The control of all sensors used, the discharge and supplementation valves, the pumps for the washing liquid and the dosing pumps is controlled by a PLC which is mounted in the control cabinet. Ravebo also takes care of this completely in-house and the control cabinet will be designed and built for each process specifically. The same applies to the PLC which is programmed by our own engineers, and if desired, can be monitored remotely during operation to support the operator of the installation.
The particles captured by the scrubbing liquid must be removed from the gas stream eventually in order to reduce emissions finally. The liquid droplets are removed from the gas stream by droplet separators based on mass inertion. The techniques used for this vary; from vane type separators to wire mesh demisters, each with their own specific characteristics and fields of application.
The yields for the removal of most gas components are often very high due to the use of additives in order to clean the gas in a simple and cost-effective way. In case of dust particles, enormous separation yields can be achieved so a gas scrubber can often replace two or more other techniques.
A custom-made gas scrubber has an enormous wide range of applications and excels in versatility. Especially in situations where the gas composition and load is very diverse, a gas scrubber can be used as the only applicable technique. The installations are hardly susceptible to pollution and due to their construction have a long service life, which makes them also very durable.
Another aspect is that the footprint is not an obstacle, so that a gas scrubber can be placed almost anywhere, both inside and outside. In addition, based on location, composition of the gas, applied chemistry and temperature, a choice of the construction material can also be made, such as various types of stainless steel up to several types of chemically resistant plastic. Stainless steel also makes it possible to clean very hot gases. In addition, this also has to do with the fact that a wet gas scrubber is an adiabatic process that causes the gas temperature to drop very quickly (this is also called quenchen) to the saturation temperature of the entered dry gas.

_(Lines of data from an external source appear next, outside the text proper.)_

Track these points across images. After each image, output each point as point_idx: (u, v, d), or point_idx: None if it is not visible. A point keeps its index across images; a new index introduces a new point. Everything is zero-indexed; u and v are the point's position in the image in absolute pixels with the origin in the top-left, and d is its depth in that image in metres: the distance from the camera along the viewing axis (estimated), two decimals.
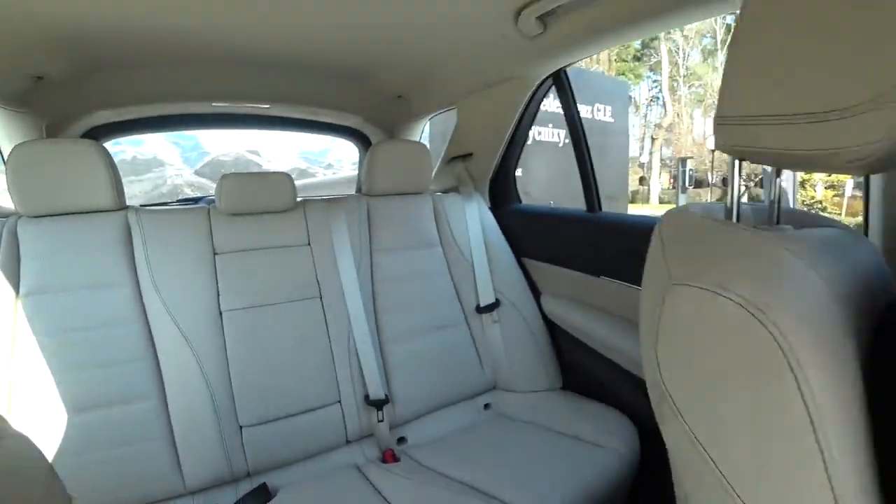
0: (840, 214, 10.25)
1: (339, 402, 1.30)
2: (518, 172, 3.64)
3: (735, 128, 0.45)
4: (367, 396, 1.32)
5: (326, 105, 1.84)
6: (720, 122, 0.46)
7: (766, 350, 0.34)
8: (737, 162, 0.51)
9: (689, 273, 0.40)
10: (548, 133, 6.14)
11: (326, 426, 1.28)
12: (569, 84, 1.47)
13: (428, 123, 2.10)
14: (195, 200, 1.92)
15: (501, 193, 1.80)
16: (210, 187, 5.72)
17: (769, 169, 0.52)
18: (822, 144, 0.37)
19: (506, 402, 1.52)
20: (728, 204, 0.52)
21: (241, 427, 1.18)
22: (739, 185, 0.53)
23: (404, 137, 2.05)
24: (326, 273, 1.37)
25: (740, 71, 0.45)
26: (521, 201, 1.83)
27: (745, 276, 0.37)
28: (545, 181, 5.68)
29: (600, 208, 1.50)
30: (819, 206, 11.33)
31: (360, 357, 1.34)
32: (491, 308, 1.55)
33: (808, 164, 0.42)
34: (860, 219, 0.86)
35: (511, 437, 1.32)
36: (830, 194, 11.53)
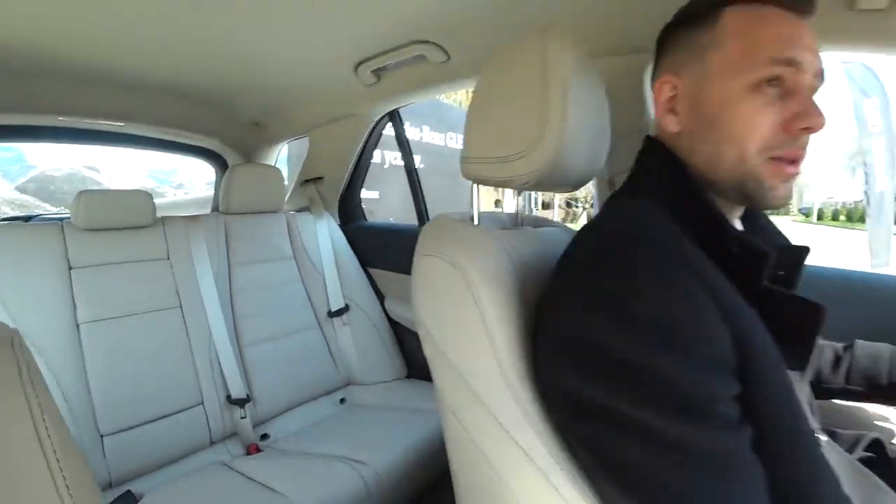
0: None
1: (202, 403, 1.38)
2: (375, 195, 3.88)
3: (472, 164, 0.73)
4: (228, 396, 1.42)
5: (185, 127, 1.89)
6: (464, 161, 0.75)
7: (461, 287, 0.61)
8: (475, 186, 0.81)
9: (428, 249, 0.67)
10: None
11: (190, 428, 1.34)
12: (400, 120, 1.78)
13: (286, 146, 2.25)
14: (26, 220, 1.84)
15: (349, 212, 2.04)
16: (35, 206, 4.96)
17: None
18: (506, 175, 0.67)
19: (359, 395, 1.73)
20: (472, 212, 0.81)
21: (101, 436, 1.20)
22: (479, 200, 0.81)
23: (261, 161, 2.17)
24: (186, 285, 1.45)
25: (472, 128, 0.74)
26: (366, 219, 2.09)
27: (454, 247, 0.64)
28: (400, 201, 5.94)
29: (427, 217, 1.80)
30: None
31: (221, 360, 1.44)
32: (341, 312, 1.76)
33: (505, 184, 0.72)
34: None
35: (365, 419, 1.54)
36: None
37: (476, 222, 0.76)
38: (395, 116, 1.75)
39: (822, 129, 0.53)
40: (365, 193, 2.10)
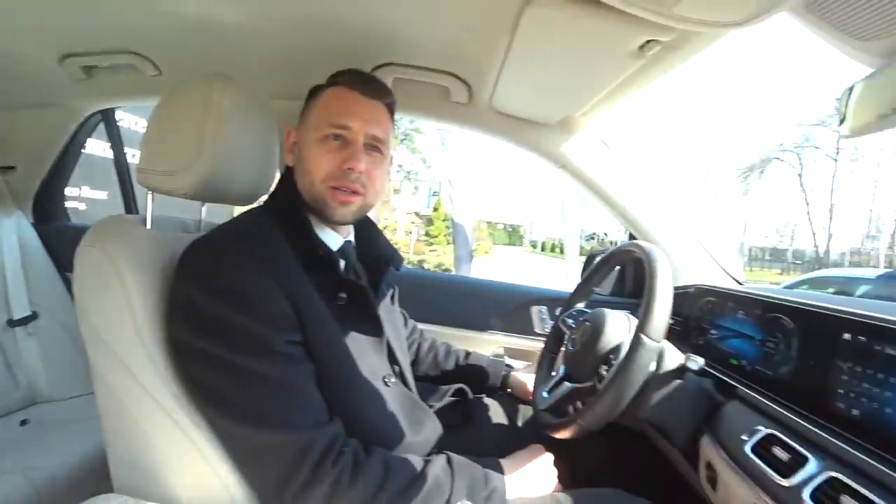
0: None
1: None
2: (103, 195, 3.47)
3: (144, 174, 0.83)
4: None
5: None
6: (139, 171, 0.84)
7: (112, 274, 0.72)
8: (150, 193, 0.89)
9: (89, 241, 0.75)
10: None
11: None
12: (114, 120, 1.71)
13: None
14: None
15: (48, 211, 1.83)
16: None
17: None
18: (171, 185, 0.80)
19: (47, 413, 1.55)
20: (146, 214, 0.89)
21: None
22: (151, 203, 0.88)
23: None
24: None
25: (147, 144, 0.83)
26: (69, 219, 1.90)
27: (112, 241, 0.74)
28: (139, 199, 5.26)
29: (137, 212, 1.75)
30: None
31: None
32: (25, 321, 1.58)
33: (170, 193, 0.82)
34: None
35: (49, 437, 1.39)
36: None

Gas scrubbers can also be used over a huge range when it comes to the size of the gas flow rate. From a few tens to even several hundred thousand cubic meters of contaminated gas can be cleaned per hour with a gas scrubber. Another aspect is the fact that fluctuating flow loads but also varying gas loads have hardly any influence on the operation of the gas scrubber due to the buffering effect of the liquid buffers. Gas scrubbers have a large turn-down ratio which means that the gas scrubbers can function in situations where the gas flow rate is 25% of the design conditions.
The system is therefore extremely suitable for badge processes and can even be used without adjustments in (production) processes that are shut down during the weekend. For winter operation, it may sometimes be necessary in these situations to apply insulation and /or tracing or to drain the installation.
The installations are ultimately easy for almost every operator to operate and maintain, while the inspection and maintenance intervals can also be particularly long. Thanks to the PLC control and the self-evident HMI, the gas scrubbers are easy to monitor. Provided that the sensors register the set values, this means that the gas scrubber functions excellently and with the exception of, subject to the control of some pumps, instruments and fittings, does not require maintenance.
Finally, Ravebo configures the gas scrubbers fully modular, adaptive and segmented in such a way that, in the event of the (production) process, activities decree or legislation being adjusted, they can be made suitable for the new (process) conditions without major investments.